In I: no weakening on the right, no contraction on the right.
i.e. in I:
\[\underbrace{Γ}_{\text{classical side}} ⊢ \underbrace{Δ}_{\text{linear side (no w, c)}}\] 
\[\cfrac{Γ_1 ⊢ B, Δ_1 \qquad Γ_2, C ⊢ Δ_2}{Γ_1, Γ_2, B ⇒ C ⊢ Δ_1, Δ_2} ⇒_L\]
Problem: you could end up with two formulas in the conclusion of the first premise!
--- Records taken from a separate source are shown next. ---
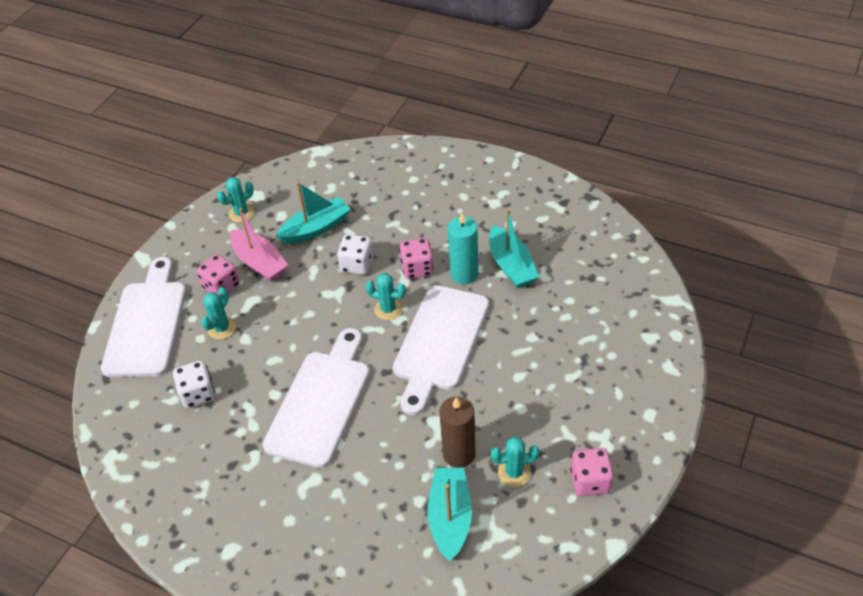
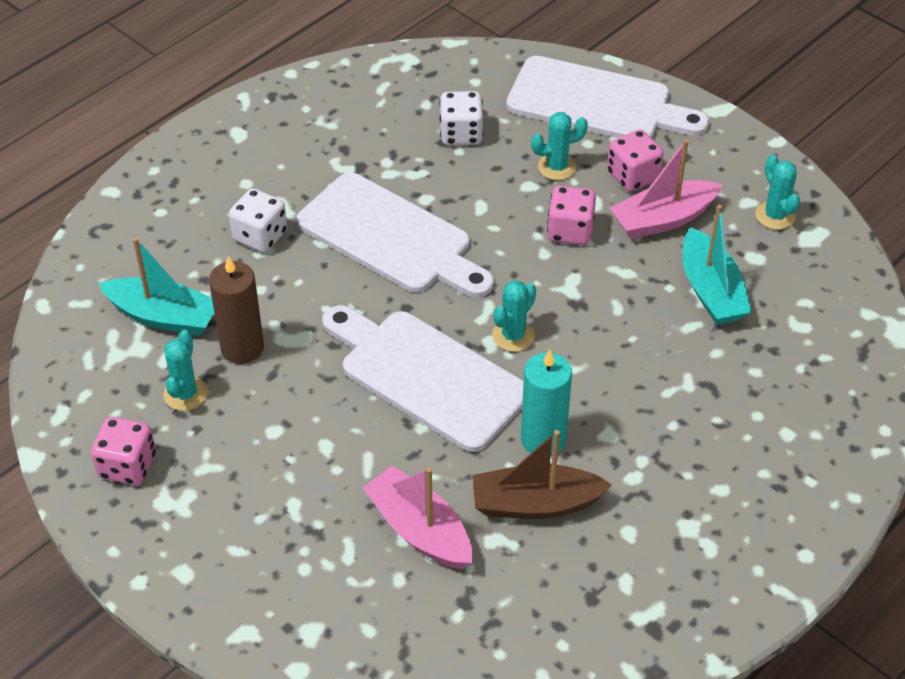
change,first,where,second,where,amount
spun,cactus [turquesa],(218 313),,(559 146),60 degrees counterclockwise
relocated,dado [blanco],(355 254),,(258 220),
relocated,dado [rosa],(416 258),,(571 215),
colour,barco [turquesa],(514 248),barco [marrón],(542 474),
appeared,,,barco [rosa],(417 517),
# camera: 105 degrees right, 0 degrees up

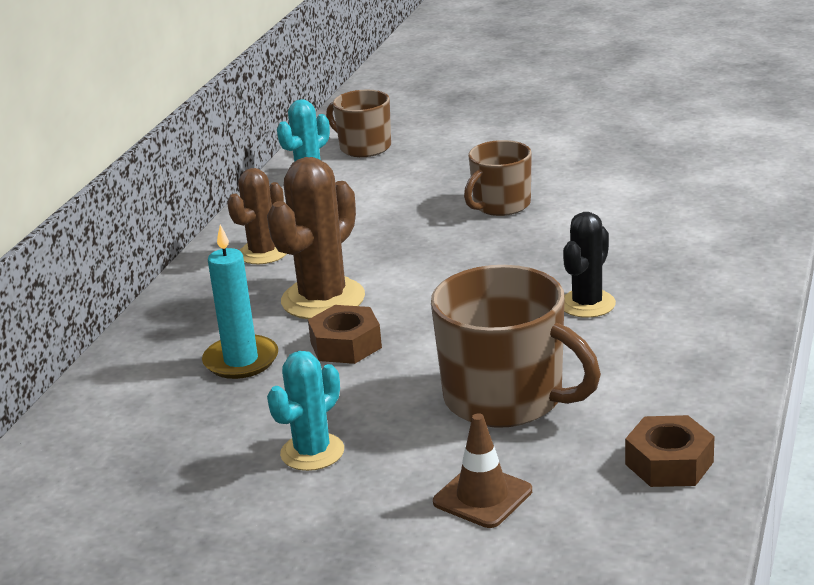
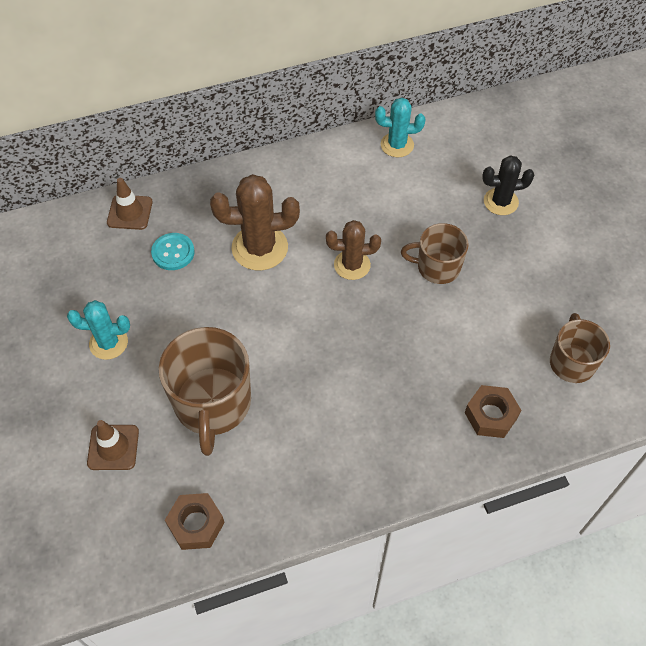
change,first,where,second,where,amount
exchanged,vela [turquesa],(240 302),botón [turquesa],(173 251),
relocated,cactus [marrón],(256 216),,(353 250),
relocated,tuerca [marrón],(345 334),,(493 411),
relocated,taza [marrón],(358 123),,(580 348),
relocated,cactus [negro],(589 265),,(508 185),
appeared,,,cono de tráfico [marrón],(130 204),
# camera: 50 degrees right, 30 degrees up

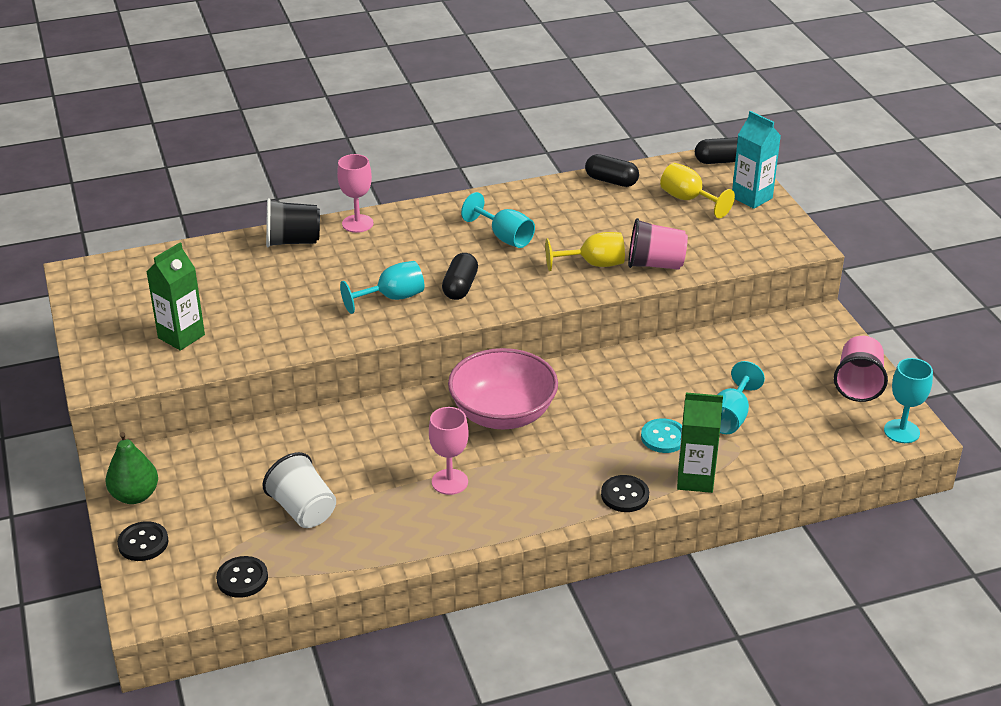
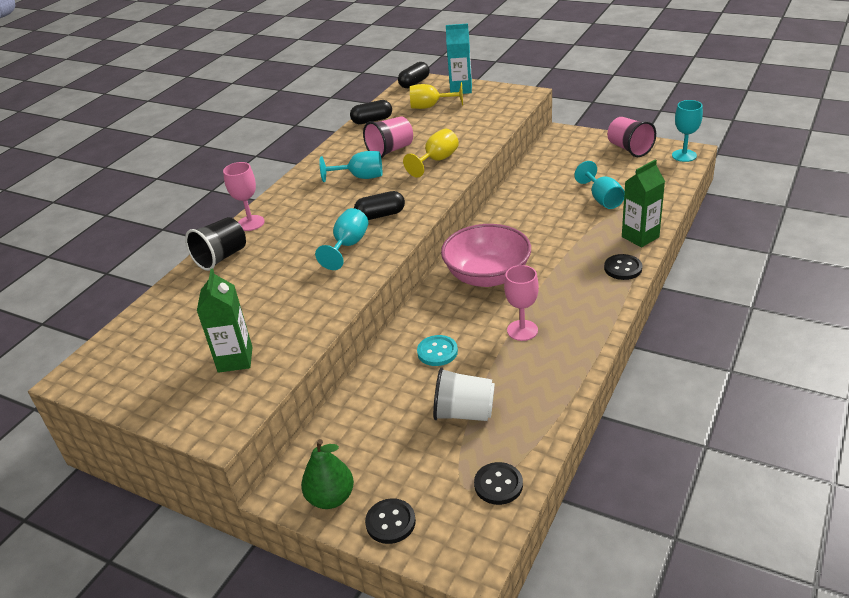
change,first,where,second,where,amount
spun,cápsula [negro],(460 276),,(379 205),75 degrees counterclockwise
relocated,vaso [rosa],(658 244),,(388 137),
relocated,botón [turquesa],(661 435),,(437 350),
# camera: 40 degrees left, 0 degrees up

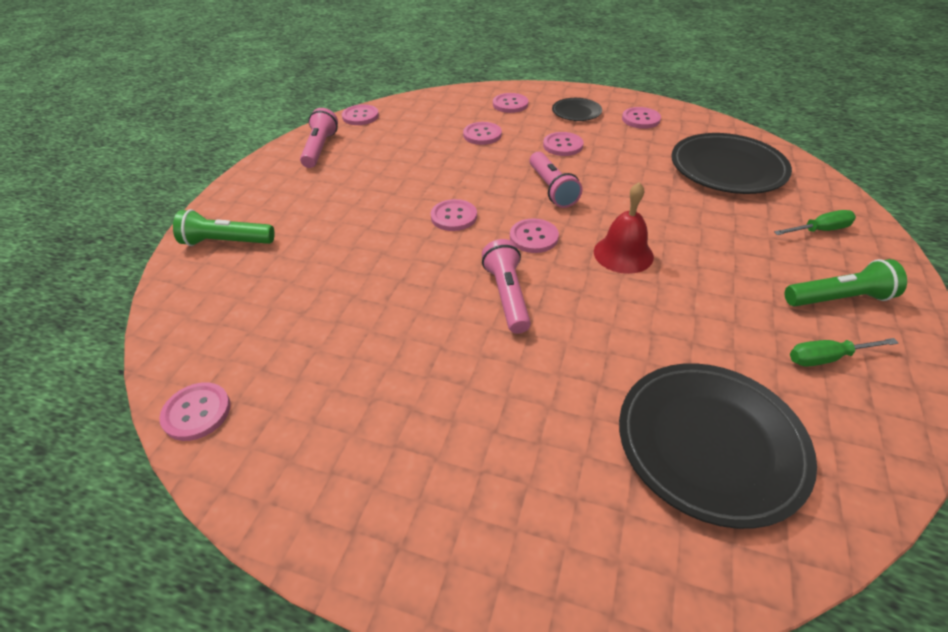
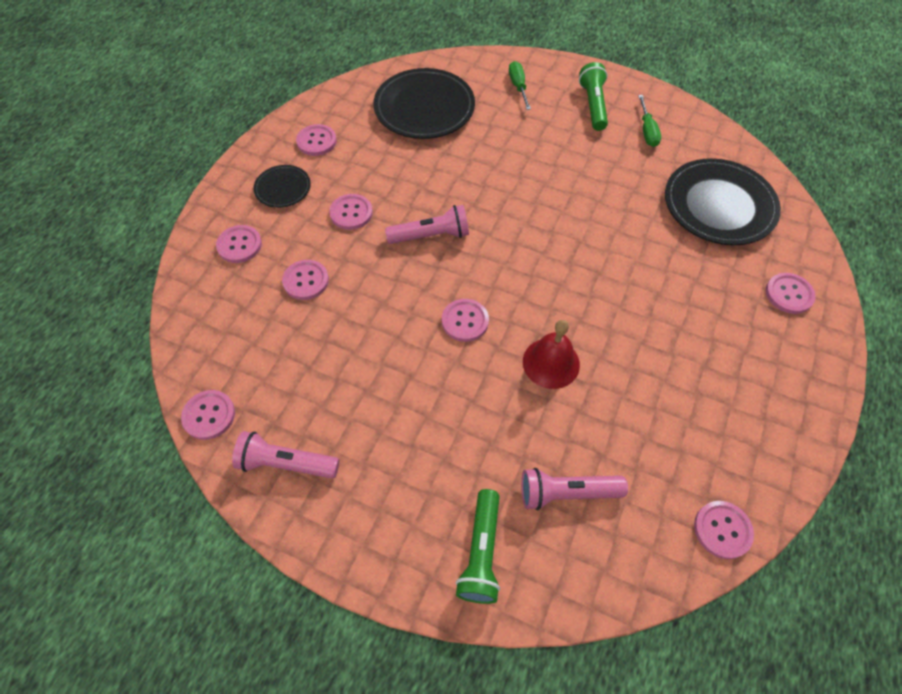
change,first,where,second,where,amount
relocated,lámpara de mano [rosa],(506 286),,(574 489),
relocated,botón [rosa],(534 236),,(791 293),
relocated,campana [rojo],(624 228),,(551 354),
# camera: 85 degrees left, 15 degrees up

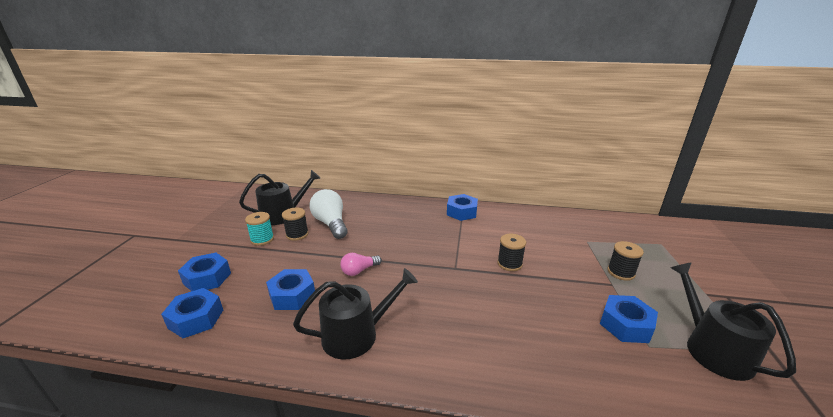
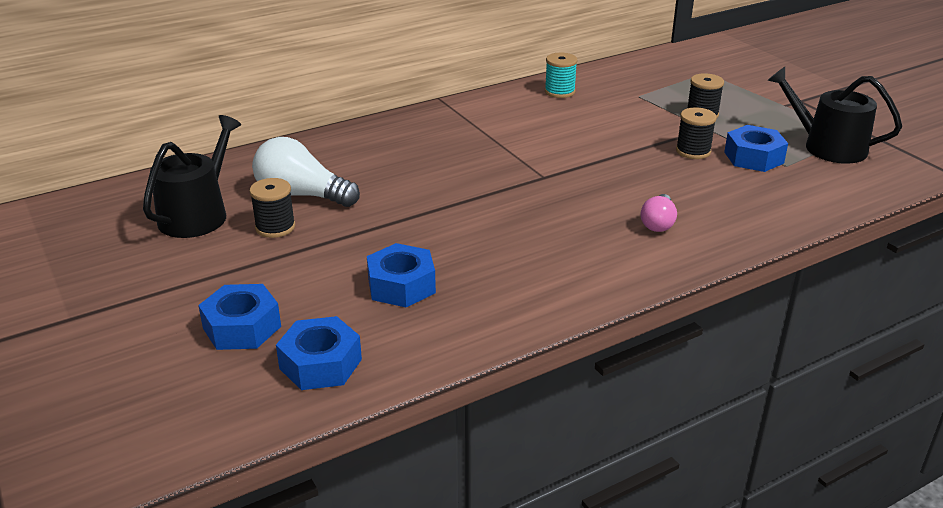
change,first,where,second,where,amount
relocated,carrete [turquesa],(259 229),,(561 75),
missing,regadera [negro],(355 314),,,
relocated,bombilla [rosa],(361 264),,(659 213),
missing,tuerca [azul],(462 207),,,
relocated,carrete [negro],(511 252),,(696 133),
# camera: 40 degrees left, 5 degrees up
⟹ the rhs of the conclusion sequent must move to the right premise
And on top of that, from a linear logic standpoint, as:
\(\cfrac{}{!Γ \, ⊢ \, !B, Δ}!R\) is possible only if $Δ$ is empty, that suggests that there is a $!$ hiding in $⇒$ (which is indeed the case: $B ⇒ C ≡ !B ⊸ C$)
Prop: \(\text{ If } Γ ⊢_I Δ \text{ then } Γ ⊢_C Δ\)
To prove $⊢ p ∨ (¬p)$, the only way to start (without cut) is with a contraction (that is, the proof is classical):
\[\infer{⊢ p ∨ (¬ p)}{ \infer[cR]{⊢ p ∨ (¬ p), p ∨ (¬ p)}{ \infer{⊢ p, (p ⇒ ⊥)}{ \infer[wR]{p ⊢ p, ⊥}{ \infer{p ⊢ p}{ } } } } }\]Other example:
\[\infer{⊢ (r(a) ∧ r(b) ⇒ q) ⇒ (∃x. (r(x) ⇒ q))}{ \infer{r(a) ∧ r(b) ⇒ q ⊢ (∃x. (r(x) ⇒ q))}{ \infer{r(a) ∧ r(b) ⇒ q ⊢ (∃x. (r(x) ⇒ q)), (∃x. (r(x) ⇒ q))}{ \infer{r(a) ∧ r(b) ⇒ q ⊢ (r(a) ⇒ q), (r(b) ⇒ q)}{ \infer{r(a) ∧ r(b) ⇒ q, r(a), r(b) ⊢ q, q}{ \infer{r(a), r(b) ⊢ r(a) ∧ r(b), q, q}{ \vdots } & \infer{q, r(a), r(b) ⊢ q, q}{ \vdots } } } } } }\]Calssical reasoning: either $r(a)$ is true (in which case set $x \; ≝ \; a$) or it is false (in which case set $x \; ≝ \; a$, and $∃x. (r(x) ⇒ q)$ is vacuously true).
In C:
\[C ∨ (p ⇒ B) ≡ C ∨ (¬ p ∨ B) ≡ (C ∨ ¬ p) ∨ B \\ ≡ (p ⇒ C) ∨ B ≡ p ⇒ (C ∨ B)\]so the scope of $p$ is not limited to $B$ in classical logic.
Restart rule: when you’re in a proof, you can do
\[\infer{ ⋯ ⊢ ⋯ }{ \infer{\vdots }{ \infer[Restart]{Γ ⊢ B}{ Γ ⊢ C } } }\]if $Γ ⊢ C$ appears in the proof below (in the “history”: $C ∈ history$)
Th: Iproofs + Restart = Cproofs
Choices in building I/Cproofs
For automated proof search: weakening and contraction are usually incoporated into inference rules
Init is redefined as:
\[\cfrac{}{Γ, A ⊢ A, A}init\]weakening is “attached to it”
What we’re going toward: uniform proofs (old terminology), aka focused proofs (new terminology).
Similarly:
\[\cfrac{Γ ⊢ B(t), Δ}{Γ ⊢ ∃x. \, B(x), Δ}\]⟶ how do you pick $t$? There’s a notion of socalled “logic variables” and unification (you leave a hold instead of $t$ and keep it as long as possible). It’s a possible implementation, but it’s not part of the proof theory formalism.
Two kinds of nondeterminism
There’re two kinds thereof:
 don’t know ND
 ex: the hole matter for the existential, in the previous example
 don’t care ND
 ex: \(A_1 ⊗ A_2, B_1 ⊗ B_2, … ⊢\) ⟹ we don’t care which tensor to “break” first
Where’s the dynamics of computation?
Classical logic never forgets a goal on the right (and on the left (as I) too), you can always reuse it (cf. restart rule). In C and I, the lhs only grows (which is not the case in linear logic (cf. picture with switch on/off))
Horn Clauses: no notion of modularity, the lhs remains the same all along.